Two-to-three times per week tends to work best for most beginners.
If you’re pressed for time, once per week is still better than nothing. You can do more than three classes per week if you want to progress faster, but you may be better off cooling your jets to avoid beating yourself up or getting burned out.
All else being equal, the stronger and fitter you are, the better you’ll be at BJJ.
Of course, the essence of BJJ is learning to defeat bigger, stronger, more energetic opponents using leverage, skill, and finesse—to ensure everything isn’t equal—so brute force will only carry you so far.
I made this blunder when I first started training in BJJ. I’m fairly strong by most standards (1,065-pound total at 170 pound body weight as I write this) and also have decent cardio (sub-6:00 mile run), so I figured that even though I’d be technically inept, my strength and endurance would occasionally tip the scales in my favor.

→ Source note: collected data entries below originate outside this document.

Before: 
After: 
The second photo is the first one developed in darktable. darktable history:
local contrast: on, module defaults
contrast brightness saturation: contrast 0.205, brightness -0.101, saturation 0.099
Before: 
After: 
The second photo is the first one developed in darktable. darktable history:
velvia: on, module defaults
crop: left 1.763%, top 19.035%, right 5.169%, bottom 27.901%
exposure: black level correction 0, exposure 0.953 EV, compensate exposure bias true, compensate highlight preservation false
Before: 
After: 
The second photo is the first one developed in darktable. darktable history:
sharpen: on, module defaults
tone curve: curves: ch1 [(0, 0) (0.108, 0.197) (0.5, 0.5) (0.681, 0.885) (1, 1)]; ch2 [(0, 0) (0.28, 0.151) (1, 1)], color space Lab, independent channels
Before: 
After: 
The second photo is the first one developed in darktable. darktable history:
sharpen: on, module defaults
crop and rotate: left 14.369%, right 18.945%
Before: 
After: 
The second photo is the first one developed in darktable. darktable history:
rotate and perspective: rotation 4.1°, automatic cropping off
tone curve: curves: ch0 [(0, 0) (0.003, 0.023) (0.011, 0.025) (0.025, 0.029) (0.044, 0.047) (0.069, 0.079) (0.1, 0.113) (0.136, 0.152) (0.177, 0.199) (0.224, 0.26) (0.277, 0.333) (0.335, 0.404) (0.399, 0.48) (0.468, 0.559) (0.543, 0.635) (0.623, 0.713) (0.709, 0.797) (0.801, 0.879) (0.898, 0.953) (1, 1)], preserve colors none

And I was sort-of right. When grappling with other white belts who were as green as me or even a little better, I’d often outmuscle or outlast them. Against more seasoned white belts, I’d usually survive the whole round, which I chalked up as a W.
Against blue belts, I was lucky to last 60 seconds, and spent most of that time flailing at my partner while he wiped the mat with my face. This little tragic comedy also played out regardless of whether I sparred with a 120-pound skinny fat kid or a boarlike Russian named Boris.
While being strong and fit will amplify your BJJ skills, it can’t replace them.